ACTIVITY: Repeat the records below exactly, beginning at the first line and finishing with the line that contains "(iii) rules and".

Collected data:
******************************

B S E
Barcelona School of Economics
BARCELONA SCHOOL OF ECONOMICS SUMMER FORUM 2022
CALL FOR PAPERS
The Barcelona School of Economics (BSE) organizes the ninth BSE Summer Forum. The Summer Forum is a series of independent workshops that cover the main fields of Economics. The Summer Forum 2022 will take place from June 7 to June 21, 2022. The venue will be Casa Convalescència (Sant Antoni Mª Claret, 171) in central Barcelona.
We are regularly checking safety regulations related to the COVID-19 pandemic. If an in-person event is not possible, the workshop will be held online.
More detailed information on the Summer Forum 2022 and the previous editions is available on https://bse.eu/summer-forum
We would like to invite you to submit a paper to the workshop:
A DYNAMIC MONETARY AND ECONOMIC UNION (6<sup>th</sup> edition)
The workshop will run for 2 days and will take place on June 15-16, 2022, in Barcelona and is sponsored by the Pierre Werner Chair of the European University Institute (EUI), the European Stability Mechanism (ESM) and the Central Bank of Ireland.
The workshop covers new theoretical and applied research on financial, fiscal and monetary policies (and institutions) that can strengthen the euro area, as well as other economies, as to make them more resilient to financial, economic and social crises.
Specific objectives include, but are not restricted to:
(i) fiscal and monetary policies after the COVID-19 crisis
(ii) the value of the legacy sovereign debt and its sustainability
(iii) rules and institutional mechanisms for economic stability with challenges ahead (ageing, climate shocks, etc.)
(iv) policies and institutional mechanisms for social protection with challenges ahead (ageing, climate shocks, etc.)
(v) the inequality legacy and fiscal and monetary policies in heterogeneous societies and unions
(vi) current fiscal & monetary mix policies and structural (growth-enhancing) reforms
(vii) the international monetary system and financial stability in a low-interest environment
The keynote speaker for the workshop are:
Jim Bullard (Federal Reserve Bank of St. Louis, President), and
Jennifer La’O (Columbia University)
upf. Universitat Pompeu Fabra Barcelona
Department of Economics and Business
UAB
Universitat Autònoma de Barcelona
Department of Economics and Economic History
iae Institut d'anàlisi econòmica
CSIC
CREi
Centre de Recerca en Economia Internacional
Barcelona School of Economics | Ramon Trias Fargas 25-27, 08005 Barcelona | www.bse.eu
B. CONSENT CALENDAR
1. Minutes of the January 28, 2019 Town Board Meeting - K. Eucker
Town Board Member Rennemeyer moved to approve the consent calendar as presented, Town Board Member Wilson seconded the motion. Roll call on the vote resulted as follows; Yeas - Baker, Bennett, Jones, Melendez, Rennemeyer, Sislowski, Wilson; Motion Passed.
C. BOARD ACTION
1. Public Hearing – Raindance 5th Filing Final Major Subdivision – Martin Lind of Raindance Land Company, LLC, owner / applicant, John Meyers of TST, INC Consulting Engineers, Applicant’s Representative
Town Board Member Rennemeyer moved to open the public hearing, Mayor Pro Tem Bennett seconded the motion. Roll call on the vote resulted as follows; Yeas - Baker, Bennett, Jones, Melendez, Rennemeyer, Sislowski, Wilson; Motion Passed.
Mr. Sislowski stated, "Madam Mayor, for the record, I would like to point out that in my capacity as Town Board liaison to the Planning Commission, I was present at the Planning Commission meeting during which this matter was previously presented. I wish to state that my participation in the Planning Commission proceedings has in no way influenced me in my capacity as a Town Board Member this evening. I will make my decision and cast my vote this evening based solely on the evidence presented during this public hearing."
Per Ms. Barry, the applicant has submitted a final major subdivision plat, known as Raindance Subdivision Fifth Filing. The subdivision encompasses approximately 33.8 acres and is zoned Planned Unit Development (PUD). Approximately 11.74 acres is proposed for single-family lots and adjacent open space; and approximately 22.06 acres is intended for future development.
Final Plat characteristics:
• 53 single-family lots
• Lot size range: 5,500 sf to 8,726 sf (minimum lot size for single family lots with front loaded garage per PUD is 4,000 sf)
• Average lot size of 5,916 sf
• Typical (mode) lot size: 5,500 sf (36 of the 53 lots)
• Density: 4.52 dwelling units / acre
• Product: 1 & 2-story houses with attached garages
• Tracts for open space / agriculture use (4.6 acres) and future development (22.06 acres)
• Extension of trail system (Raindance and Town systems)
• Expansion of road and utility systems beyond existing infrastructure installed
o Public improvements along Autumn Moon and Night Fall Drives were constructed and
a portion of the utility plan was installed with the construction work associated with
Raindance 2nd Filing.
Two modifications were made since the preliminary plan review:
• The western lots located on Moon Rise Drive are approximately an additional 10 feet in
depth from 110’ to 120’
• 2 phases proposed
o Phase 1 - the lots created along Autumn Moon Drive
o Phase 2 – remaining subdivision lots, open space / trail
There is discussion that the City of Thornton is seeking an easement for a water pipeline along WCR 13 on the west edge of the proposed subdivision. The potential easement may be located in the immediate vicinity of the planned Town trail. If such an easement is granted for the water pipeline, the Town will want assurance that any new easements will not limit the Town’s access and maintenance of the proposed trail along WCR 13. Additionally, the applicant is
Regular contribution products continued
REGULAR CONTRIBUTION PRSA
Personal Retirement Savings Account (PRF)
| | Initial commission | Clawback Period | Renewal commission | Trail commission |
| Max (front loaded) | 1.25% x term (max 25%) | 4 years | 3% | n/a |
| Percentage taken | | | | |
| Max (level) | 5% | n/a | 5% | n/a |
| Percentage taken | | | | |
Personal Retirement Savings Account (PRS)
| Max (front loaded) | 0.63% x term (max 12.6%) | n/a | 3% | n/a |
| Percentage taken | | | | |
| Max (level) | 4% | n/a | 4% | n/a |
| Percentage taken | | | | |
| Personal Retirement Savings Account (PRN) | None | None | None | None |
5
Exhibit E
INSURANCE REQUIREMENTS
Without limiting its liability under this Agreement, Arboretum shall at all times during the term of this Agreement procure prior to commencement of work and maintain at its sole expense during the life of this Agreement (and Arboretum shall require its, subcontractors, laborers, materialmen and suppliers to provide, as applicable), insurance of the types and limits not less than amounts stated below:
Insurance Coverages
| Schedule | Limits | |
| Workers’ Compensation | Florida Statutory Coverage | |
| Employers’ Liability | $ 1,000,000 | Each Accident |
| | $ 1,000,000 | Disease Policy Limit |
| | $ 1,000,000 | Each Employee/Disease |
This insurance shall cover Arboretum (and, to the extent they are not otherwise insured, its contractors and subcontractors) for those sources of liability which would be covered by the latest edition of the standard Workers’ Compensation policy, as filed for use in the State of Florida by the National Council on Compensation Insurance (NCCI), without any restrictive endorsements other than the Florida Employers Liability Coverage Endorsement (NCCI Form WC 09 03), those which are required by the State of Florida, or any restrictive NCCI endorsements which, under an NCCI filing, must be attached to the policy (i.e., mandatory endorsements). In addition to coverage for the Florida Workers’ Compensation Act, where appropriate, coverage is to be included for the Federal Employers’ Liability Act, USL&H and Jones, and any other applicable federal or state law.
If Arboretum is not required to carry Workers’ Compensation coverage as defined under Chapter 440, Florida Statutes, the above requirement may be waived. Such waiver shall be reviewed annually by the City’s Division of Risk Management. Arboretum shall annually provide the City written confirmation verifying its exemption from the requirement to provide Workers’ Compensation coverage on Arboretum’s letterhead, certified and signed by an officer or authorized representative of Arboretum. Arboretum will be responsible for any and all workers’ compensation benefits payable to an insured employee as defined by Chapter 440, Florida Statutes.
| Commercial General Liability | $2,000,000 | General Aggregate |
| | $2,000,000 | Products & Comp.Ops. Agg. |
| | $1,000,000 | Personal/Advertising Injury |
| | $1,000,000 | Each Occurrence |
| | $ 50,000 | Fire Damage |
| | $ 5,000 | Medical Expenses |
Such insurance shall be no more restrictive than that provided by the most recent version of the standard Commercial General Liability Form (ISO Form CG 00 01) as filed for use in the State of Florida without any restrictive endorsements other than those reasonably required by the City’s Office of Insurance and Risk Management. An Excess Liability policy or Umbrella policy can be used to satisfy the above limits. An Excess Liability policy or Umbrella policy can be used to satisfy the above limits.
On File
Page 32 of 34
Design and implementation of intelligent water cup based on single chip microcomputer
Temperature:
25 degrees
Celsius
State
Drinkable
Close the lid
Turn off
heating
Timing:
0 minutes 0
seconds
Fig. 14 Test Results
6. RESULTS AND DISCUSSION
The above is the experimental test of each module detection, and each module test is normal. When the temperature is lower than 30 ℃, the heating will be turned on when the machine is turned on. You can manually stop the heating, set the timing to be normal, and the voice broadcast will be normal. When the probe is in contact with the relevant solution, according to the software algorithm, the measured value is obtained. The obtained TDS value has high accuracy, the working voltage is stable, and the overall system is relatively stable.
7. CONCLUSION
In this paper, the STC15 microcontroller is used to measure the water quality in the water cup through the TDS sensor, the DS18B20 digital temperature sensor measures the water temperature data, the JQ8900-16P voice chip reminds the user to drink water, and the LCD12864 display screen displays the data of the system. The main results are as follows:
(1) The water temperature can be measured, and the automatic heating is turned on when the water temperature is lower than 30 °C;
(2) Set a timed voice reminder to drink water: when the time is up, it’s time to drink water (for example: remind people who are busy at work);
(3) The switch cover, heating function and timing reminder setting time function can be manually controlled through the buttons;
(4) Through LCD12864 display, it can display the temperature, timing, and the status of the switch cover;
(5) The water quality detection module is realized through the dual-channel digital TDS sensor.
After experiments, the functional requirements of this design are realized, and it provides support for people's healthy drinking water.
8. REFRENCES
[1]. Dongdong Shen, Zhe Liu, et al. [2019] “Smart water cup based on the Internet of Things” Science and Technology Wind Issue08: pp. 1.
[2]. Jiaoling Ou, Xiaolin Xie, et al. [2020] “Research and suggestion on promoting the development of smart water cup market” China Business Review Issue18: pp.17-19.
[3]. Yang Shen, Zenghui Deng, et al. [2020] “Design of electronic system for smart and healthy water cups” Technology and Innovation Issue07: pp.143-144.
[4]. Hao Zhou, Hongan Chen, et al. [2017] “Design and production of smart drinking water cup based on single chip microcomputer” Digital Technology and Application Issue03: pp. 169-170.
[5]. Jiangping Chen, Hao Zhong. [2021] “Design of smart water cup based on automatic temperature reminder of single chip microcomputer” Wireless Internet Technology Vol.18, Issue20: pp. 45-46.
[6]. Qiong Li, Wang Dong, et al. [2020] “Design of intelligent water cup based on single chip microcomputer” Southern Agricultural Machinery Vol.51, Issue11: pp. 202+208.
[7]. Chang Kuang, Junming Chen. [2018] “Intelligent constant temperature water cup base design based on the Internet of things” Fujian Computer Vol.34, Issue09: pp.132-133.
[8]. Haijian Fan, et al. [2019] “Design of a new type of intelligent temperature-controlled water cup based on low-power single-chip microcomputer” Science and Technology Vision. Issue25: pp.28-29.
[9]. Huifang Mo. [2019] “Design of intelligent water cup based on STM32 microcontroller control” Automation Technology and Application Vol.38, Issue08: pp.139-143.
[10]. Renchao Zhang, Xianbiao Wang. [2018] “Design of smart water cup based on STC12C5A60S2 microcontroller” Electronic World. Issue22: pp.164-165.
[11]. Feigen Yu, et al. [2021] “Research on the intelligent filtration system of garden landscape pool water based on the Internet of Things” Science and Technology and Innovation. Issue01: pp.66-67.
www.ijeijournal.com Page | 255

******************************

TASK OUTPUT:
B S E
Barcelona School of Economics
BARCELONA SCHOOL OF ECONOMICS SUMMER FORUM 2022
CALL FOR PAPERS
The Barcelona School of Economics (BSE) organizes the ninth BSE Summer Forum. The Summer Forum is a series of independent workshops that cover the main fields of Economics. The Summer Forum 2022 will take place from June 7 to June 21, 2022. The venue will be Casa Convalescència (Sant Antoni Mª Claret, 171) in central Barcelona.
We are regularly checking safety regulations related to the COVID-19 pandemic. If an in-person event is not possible, the workshop will be held online.
More detailed information on the Summer Forum 2022 and the previous editions is available on https://bse.eu/summer-forum
We would like to invite you to submit a paper to the workshop:
A DYNAMIC MONETARY AND ECONOMIC UNION (6<sup>th</sup> edition)
The workshop will run for 2 days and will take place on June 15-16, 2022, in Barcelona and is sponsored by the Pierre Werner Chair of the European University Institute (EUI), the European Stability Mechanism (ESM) and the Central Bank of Ireland.
The workshop covers new theoretical and applied research on financial, fiscal and monetary policies (and institutions) that can strengthen the euro area, as well as other economies, as to make them more resilient to financial, economic and social crises.
Specific objectives include, but are not restricted to:
(i) fiscal and monetary policies after the COVID-19 crisis
(ii) the value of the legacy sovereign debt and its sustainability
(iii) rules and institutional mechanisms for economic stability with challenges ahead (ageing, climate shocks, etc.)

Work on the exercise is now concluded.